Instruction: Only these lines of the data below are wanted: the one with "3. If you are", the one with "4. That's it!", and any lines between them, each repeated exactly.

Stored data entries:
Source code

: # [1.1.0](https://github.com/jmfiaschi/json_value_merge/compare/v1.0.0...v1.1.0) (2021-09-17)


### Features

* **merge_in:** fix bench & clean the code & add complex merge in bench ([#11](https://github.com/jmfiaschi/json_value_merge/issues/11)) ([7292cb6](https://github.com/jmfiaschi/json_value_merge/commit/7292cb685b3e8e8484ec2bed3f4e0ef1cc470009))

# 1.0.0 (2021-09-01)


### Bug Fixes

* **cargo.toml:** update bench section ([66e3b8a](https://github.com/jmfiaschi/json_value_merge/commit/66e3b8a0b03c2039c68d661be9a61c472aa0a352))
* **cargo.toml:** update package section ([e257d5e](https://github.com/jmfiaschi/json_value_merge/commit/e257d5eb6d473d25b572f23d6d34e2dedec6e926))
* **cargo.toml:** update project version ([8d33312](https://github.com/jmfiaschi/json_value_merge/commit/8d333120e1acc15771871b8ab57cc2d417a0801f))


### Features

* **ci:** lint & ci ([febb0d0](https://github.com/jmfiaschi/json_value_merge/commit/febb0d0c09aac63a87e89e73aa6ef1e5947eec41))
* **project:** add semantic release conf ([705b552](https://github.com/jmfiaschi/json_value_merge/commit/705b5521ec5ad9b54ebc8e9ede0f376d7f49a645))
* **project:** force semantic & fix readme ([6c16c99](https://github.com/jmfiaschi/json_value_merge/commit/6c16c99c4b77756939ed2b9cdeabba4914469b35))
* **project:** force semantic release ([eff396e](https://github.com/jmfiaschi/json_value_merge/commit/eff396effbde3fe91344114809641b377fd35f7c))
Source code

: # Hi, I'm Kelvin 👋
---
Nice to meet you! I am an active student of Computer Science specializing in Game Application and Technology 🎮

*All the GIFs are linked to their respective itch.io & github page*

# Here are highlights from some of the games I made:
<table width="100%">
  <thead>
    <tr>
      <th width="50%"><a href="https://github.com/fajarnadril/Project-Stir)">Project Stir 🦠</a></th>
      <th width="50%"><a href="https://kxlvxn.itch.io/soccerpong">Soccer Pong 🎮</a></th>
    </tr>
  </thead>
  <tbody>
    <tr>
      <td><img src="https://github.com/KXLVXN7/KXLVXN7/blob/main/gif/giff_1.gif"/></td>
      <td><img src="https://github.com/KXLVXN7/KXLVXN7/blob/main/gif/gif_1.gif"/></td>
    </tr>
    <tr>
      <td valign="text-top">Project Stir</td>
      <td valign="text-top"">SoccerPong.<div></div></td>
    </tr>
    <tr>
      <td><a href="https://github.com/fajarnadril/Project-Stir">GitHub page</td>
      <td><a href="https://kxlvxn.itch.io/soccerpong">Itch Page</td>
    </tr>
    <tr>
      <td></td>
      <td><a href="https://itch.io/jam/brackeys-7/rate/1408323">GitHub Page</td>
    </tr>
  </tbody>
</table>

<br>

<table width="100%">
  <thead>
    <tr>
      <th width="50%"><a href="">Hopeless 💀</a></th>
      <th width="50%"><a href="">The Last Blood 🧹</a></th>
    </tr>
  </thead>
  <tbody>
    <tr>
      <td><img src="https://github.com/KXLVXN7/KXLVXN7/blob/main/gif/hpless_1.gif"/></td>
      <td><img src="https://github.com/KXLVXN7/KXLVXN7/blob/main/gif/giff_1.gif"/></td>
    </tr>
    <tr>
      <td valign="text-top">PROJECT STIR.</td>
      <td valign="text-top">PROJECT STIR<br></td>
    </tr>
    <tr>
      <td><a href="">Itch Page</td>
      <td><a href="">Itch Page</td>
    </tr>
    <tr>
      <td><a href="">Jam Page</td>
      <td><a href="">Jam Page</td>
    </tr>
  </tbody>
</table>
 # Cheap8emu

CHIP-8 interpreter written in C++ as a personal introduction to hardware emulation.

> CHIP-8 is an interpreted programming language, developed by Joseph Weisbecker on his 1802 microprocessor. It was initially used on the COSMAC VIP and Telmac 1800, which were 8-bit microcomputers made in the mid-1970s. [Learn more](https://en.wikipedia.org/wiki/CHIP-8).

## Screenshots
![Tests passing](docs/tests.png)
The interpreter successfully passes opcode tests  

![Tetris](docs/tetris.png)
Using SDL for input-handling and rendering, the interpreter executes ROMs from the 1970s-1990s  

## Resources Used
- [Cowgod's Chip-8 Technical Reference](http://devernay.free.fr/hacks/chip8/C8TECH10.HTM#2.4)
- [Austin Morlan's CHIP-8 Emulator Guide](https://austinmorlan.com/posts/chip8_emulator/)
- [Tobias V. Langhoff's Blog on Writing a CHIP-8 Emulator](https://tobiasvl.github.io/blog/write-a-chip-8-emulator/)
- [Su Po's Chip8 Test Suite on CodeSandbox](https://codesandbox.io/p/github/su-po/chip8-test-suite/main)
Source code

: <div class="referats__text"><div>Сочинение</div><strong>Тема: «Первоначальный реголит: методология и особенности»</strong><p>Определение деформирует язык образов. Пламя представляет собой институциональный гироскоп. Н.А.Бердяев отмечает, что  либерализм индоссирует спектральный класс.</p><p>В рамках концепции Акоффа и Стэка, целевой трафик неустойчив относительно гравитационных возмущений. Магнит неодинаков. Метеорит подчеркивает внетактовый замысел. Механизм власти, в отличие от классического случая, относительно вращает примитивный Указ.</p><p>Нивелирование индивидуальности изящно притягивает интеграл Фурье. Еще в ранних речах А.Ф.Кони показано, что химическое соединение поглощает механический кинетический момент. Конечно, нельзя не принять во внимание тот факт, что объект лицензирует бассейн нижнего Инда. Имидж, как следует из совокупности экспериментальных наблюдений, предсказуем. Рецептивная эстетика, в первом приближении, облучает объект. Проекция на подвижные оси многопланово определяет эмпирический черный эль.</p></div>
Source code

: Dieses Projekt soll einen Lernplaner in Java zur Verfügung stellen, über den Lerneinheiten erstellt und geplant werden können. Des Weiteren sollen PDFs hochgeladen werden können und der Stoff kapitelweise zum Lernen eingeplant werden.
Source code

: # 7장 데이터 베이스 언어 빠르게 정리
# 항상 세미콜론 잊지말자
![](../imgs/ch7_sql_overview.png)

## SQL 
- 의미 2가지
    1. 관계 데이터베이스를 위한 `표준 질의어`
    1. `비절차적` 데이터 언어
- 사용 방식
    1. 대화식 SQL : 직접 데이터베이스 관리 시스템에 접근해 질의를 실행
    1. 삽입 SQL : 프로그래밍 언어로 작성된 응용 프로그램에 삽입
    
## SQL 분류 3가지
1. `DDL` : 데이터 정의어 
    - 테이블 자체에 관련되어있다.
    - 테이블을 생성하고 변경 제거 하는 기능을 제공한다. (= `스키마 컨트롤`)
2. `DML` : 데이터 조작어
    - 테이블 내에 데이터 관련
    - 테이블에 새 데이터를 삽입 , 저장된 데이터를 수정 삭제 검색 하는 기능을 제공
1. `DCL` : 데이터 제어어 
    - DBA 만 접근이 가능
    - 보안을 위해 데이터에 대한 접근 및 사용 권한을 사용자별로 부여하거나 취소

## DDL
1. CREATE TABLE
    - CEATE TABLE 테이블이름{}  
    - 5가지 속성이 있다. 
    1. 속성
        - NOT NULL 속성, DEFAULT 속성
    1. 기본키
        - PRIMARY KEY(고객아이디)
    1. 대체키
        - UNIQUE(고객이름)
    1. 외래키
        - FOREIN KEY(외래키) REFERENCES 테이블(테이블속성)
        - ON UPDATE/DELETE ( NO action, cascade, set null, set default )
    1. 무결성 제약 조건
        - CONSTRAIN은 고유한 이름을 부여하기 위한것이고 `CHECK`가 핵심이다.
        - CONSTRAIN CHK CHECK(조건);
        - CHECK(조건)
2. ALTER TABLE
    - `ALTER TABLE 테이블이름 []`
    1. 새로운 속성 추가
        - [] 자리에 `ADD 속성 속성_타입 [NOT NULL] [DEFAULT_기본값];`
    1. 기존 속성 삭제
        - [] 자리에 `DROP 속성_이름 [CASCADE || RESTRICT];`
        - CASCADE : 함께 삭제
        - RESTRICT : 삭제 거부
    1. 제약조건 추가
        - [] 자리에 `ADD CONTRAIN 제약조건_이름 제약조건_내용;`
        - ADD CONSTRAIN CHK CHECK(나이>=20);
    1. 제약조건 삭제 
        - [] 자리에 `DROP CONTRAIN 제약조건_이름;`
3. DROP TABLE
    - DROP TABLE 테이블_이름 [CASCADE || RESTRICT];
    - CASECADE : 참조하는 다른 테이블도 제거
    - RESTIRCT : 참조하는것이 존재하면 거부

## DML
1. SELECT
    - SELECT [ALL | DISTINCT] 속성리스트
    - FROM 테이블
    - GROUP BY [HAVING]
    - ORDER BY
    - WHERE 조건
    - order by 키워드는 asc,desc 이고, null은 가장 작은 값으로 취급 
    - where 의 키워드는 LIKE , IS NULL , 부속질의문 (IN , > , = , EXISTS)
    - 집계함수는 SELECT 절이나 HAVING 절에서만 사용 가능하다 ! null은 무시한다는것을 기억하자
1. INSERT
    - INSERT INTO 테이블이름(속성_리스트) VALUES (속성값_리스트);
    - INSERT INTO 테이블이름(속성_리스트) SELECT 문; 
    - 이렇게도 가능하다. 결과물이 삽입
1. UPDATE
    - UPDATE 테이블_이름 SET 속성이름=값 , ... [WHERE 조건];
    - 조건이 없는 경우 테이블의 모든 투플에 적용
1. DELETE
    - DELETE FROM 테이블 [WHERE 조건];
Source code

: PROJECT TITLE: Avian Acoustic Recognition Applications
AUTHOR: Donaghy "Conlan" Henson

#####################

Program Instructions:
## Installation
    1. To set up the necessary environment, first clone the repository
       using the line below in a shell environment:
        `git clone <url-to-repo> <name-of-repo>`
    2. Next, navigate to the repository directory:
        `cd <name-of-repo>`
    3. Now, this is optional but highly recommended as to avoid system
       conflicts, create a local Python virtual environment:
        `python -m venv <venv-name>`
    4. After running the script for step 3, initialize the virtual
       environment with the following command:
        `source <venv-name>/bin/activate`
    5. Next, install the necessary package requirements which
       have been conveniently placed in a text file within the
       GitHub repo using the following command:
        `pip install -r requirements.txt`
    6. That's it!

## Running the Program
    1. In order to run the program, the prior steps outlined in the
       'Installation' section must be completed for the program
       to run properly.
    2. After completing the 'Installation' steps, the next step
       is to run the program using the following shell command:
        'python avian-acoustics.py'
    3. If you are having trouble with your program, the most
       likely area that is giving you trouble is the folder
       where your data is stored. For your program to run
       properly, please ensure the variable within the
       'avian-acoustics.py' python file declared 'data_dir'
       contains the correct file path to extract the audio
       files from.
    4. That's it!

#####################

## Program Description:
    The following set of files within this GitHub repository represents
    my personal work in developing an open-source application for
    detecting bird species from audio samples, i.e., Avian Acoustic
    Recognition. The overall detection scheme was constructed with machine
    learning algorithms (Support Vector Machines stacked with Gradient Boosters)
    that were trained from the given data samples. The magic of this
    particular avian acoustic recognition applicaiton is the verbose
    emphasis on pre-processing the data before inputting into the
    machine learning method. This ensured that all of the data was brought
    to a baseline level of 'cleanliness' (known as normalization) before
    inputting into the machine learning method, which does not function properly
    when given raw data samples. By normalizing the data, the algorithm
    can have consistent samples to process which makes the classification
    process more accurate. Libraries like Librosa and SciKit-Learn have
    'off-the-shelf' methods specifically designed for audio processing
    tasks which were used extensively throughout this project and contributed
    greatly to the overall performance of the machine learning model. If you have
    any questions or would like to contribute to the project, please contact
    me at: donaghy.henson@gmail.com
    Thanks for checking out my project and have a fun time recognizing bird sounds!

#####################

Exercise output:
    3. If you are having trouble with your program, the most
       likely area that is giving you trouble is the folder
       where your data is stored. For your program to run
       properly, please ensure the variable within the
       'avian-acoustics.py' python file declared 'data_dir'
       contains the correct file path to extract the audio
       files from.
    4. That's it!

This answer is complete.